Load in the base raster we are using as a template so we can match up exactly to its grid and cell size

In [9]:
base_rast_pth = os.path.join(data_dir,acc_dir,r'current/211021/Current_dry_District_HQs.tif')

In [21]:
with rasterio.open(base_rast_pth, 'r') as base_src:
    base_rast = base_src.read(1)
    base_idx = base_src.index
    base_profile = base_src.meta.copy()
    base_tform = base_src.transform   

In [11]:
# Generate a bounding box from the extent of the base raster

bds = rasterio.warp.array_bounds(base.shape[0],base.shape[1],base_tform)
base_bbox = box(bds[0],bds[1],bds[2],bds[3])

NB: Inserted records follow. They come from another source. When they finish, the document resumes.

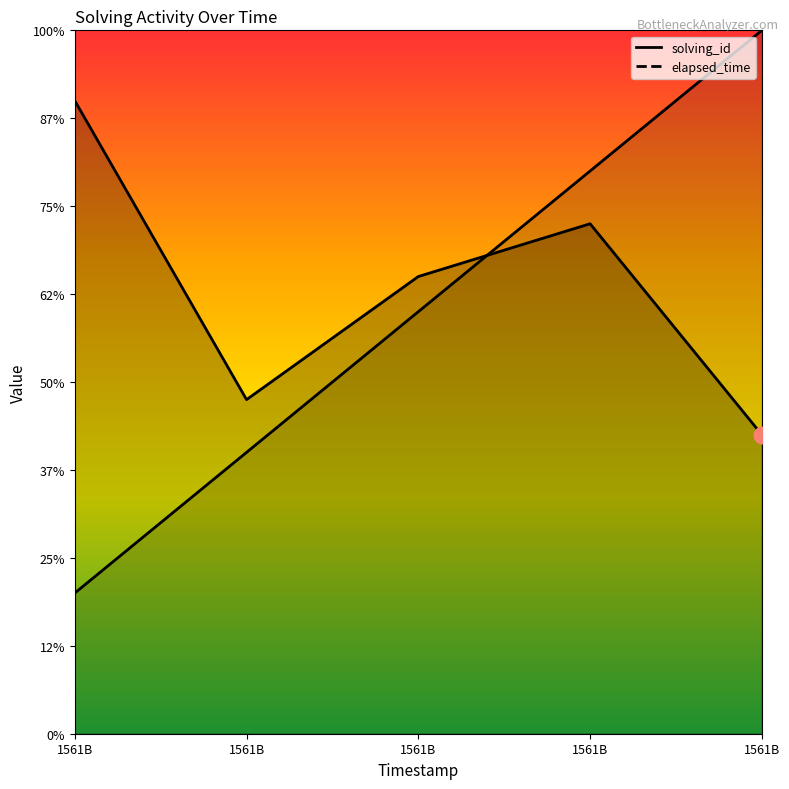

True or false: solving_id has a value of 16000 at 1561B.

True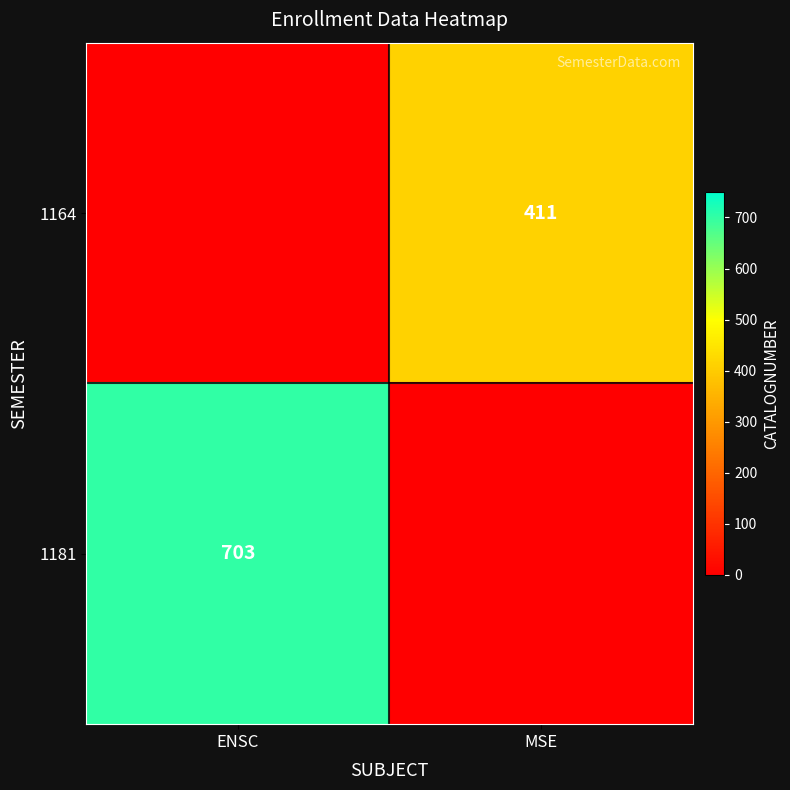

Is it true that 1164 equals 112 at MSE?

False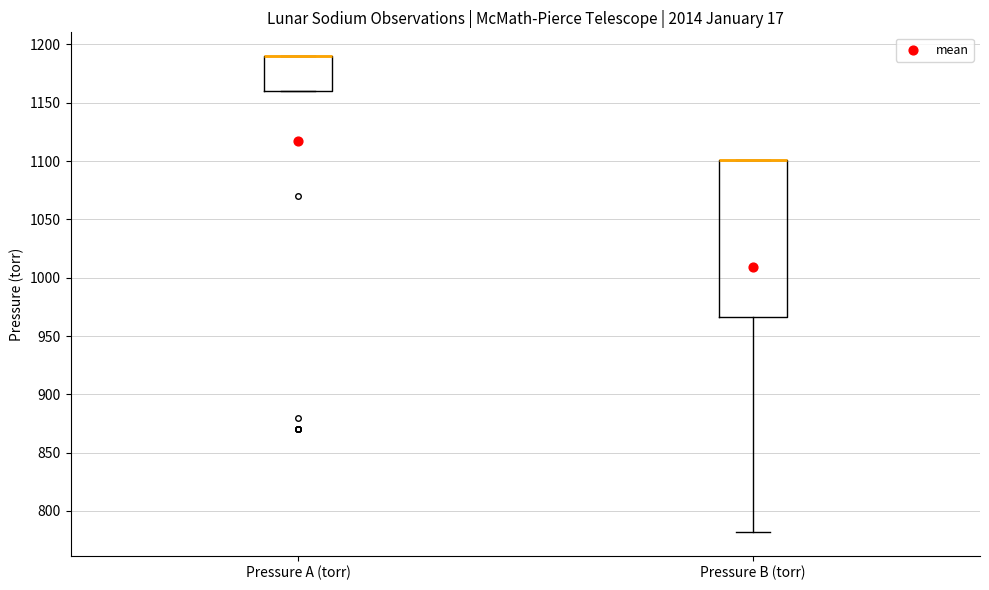

Where is the upper edge of the box for Pressure A (torr) on the y-axis? The values are not printed on the chart, so give them approximately, as read against the axis.

1190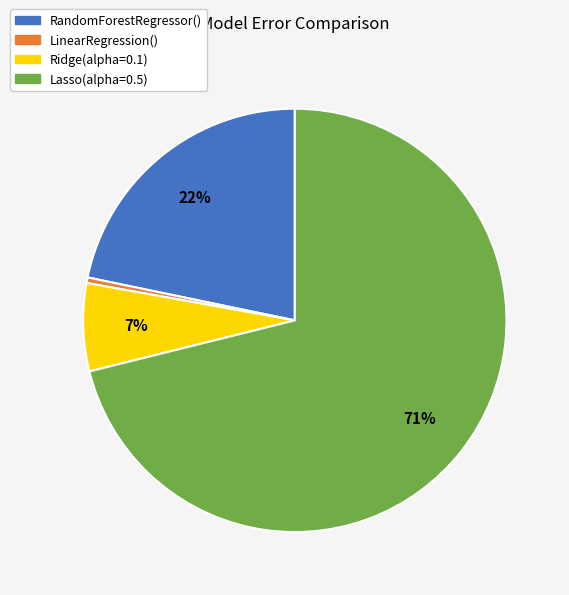

Which slice is the largest?

Lasso(alpha=0.5)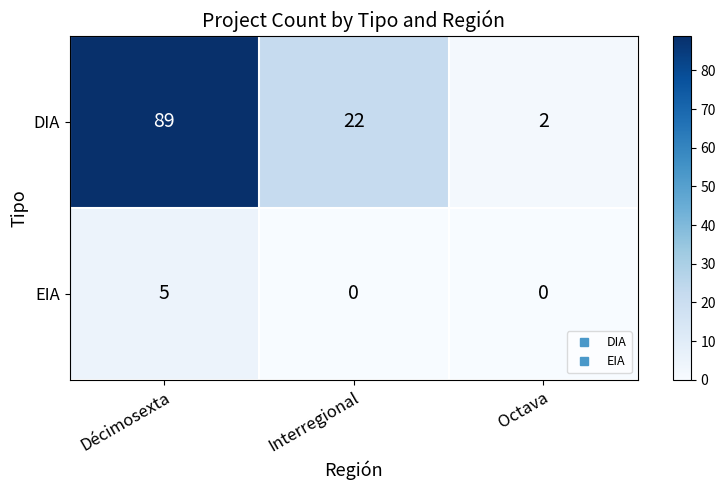

What is the difference between the maximum and second lowest values in the EIA series?

5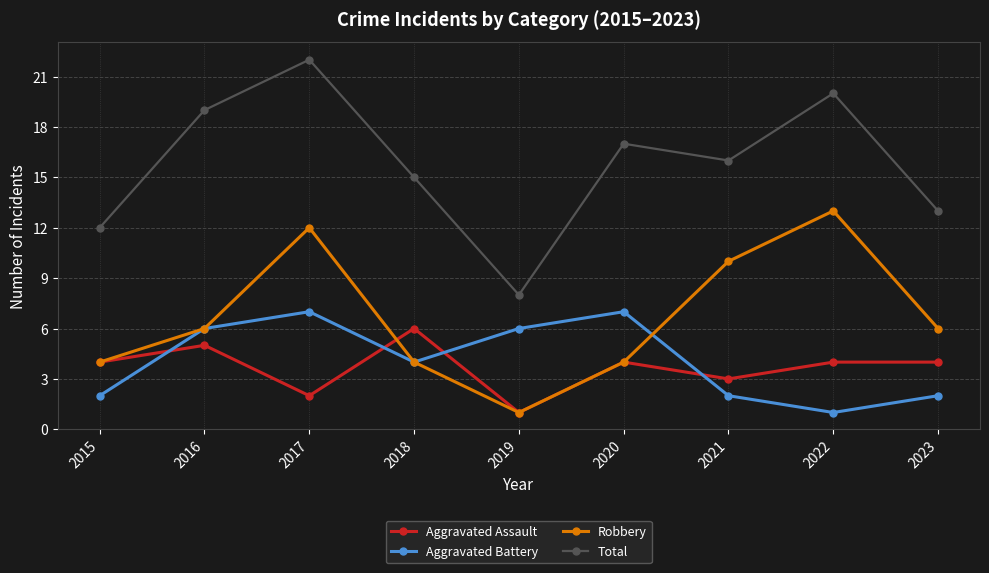

How many data points does each series have?

9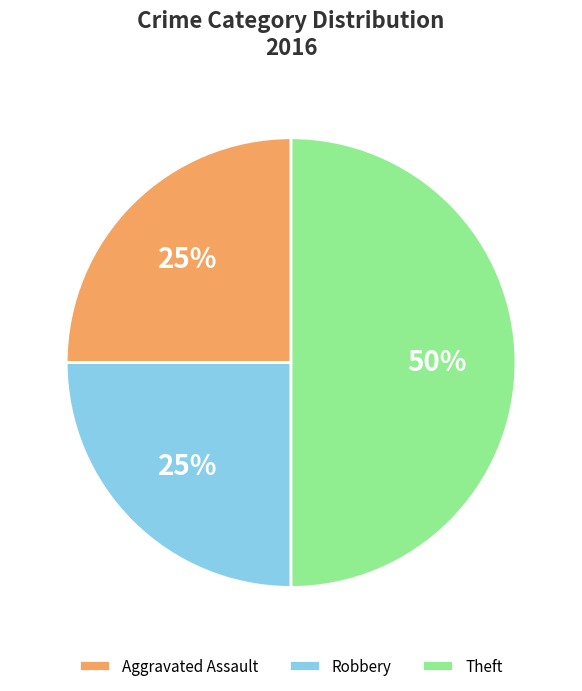

Which slice is the largest?

Theft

Load in raster to transform

In [12]:
trast_pth = os.path.join(geo_dir,pop_dir,r'kp_general_v15_32642.tif')

In [17]:
with rasterio.open(trast_pth, 'r') as trast_src:
    
    trast_in = trast_src.read(1)
    trast_profile = trast_src.profile

In [37]:
base_profile

{'driver': 'GTiff',
 'dtype': 'float32',
 'nodata': -99999.0,
 'width': 17193,
 'height': 21136,
 'count': 1,
 'crs': CRS.from_epsg(32642),
 'transform': Affine(28.23254382673943, 0.0, 502425.3974356071,
        0.0, -31.766168813716423, 4114847.74964671)}

In [19]:
trast_profile

{'driver': 'GTiff', 'dtype': 'float64', 'nodata': nan, 'width': 16041, 'height': 23286, 'count': 1, 'crs': CRS.from_epsg(32642), 'transform': Affine(27.765518519322814, 0.0, 522444.34588665137,
       0.0, -27.765044582909745, 4094862.6691058525), 'tiled': False, 'compress': 'zstd', 'interleave': 'band'}

### Reproject / transform and export

In [84]:
# create a blank array of the correct dimensions to populate while reprojecting
trast_transformed = np.zeros(base_rast.shape, np.float32)

# reproject + transform

with rasterio.Env():
    reproject(
        trast_in,
        trast_transformed,
        src_transform=trast_profile['transform'],
        src_crs=trast_profile['crs'],
        dst_transform=base_profile['transform'],
        dst_crs=base_profile['crs'],
        resampling=Resampling.med) # change to your preferred resampling methodology
    
# set to float32 to reduce size
trast_transformed = trast_transformed.astype(np.float32)

Check out resulting data

In [86]:
trast_transformed.shape

(21136, 17193)

In [87]:
np.nansum(trast_in)

36735331.69212351

In [90]:
# eliminate 0s -- this is specific to HRSL data
trast_transformed = np.where(trast_transformed == 0, np.nan, trast_transformed)

In [97]:
np.nansum(trast_transformed)

32406410.0

In [94]:
trast_transformed

array([[nan, nan, nan, ..., nan, nan, nan],
       [nan, nan, nan, ..., nan, nan, nan],
       [nan, nan, nan, ..., nan, nan, nan],
       ...,
       [nan, nan, nan, ..., nan, nan, nan],
       [nan, nan, nan, ..., nan, nan, nan],
       [nan, nan, nan, ..., nan, nan, nan]], dtype=float32)

Export

In [91]:
export_profile = base_profile.copy()
export_profile.update({
    "dtype":'float32',
    "height": trast_transformed.shape[0],
    "width": trast_transformed.shape[1],
    "transform": base_profile['transform'],
    "nodata" : np.nan,
    "compress":'ZSTD'})

In [95]:
# export aligned raster

with rasterio.open(os.path.join(data_dir,f'kp_general_v15_32642_aligned_med.tif'),'w',**export_profile) as dst:
    dst.write(trast_transformed,indexes=1)